▶ Task to carry out: Pick out every line of the items below that contains the word "Hacienda", matching its case exactly, and copy each of those lines.

= = = =

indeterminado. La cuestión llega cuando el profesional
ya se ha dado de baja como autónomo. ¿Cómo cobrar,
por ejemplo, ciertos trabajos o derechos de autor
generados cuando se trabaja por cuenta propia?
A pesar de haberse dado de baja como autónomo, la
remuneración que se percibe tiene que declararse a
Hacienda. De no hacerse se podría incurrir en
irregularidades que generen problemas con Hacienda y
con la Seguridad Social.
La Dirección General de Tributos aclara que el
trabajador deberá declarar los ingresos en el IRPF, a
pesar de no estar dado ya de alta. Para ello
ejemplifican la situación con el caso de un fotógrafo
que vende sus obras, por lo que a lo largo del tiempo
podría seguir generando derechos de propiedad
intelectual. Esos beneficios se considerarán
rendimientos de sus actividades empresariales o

= = = =

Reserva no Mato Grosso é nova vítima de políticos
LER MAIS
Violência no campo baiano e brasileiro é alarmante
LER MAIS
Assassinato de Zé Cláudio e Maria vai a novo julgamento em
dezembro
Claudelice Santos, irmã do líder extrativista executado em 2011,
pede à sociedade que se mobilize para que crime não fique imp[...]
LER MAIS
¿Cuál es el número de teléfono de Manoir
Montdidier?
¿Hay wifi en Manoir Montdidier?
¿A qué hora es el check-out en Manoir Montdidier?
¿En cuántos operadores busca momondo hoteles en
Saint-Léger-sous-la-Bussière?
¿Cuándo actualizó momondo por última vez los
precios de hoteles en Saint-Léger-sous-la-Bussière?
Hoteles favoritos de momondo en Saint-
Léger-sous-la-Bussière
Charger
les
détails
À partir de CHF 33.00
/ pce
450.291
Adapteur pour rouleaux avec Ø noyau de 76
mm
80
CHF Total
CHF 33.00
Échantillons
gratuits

= = = =

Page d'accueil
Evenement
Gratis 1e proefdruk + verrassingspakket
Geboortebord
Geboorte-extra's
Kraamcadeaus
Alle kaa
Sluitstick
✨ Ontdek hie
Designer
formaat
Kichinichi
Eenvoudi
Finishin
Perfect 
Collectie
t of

= = = =

▶ Worked solution:
Hacienda. De no hacerse se podría incurrir en
irregularidades que generen problemas con Hacienda y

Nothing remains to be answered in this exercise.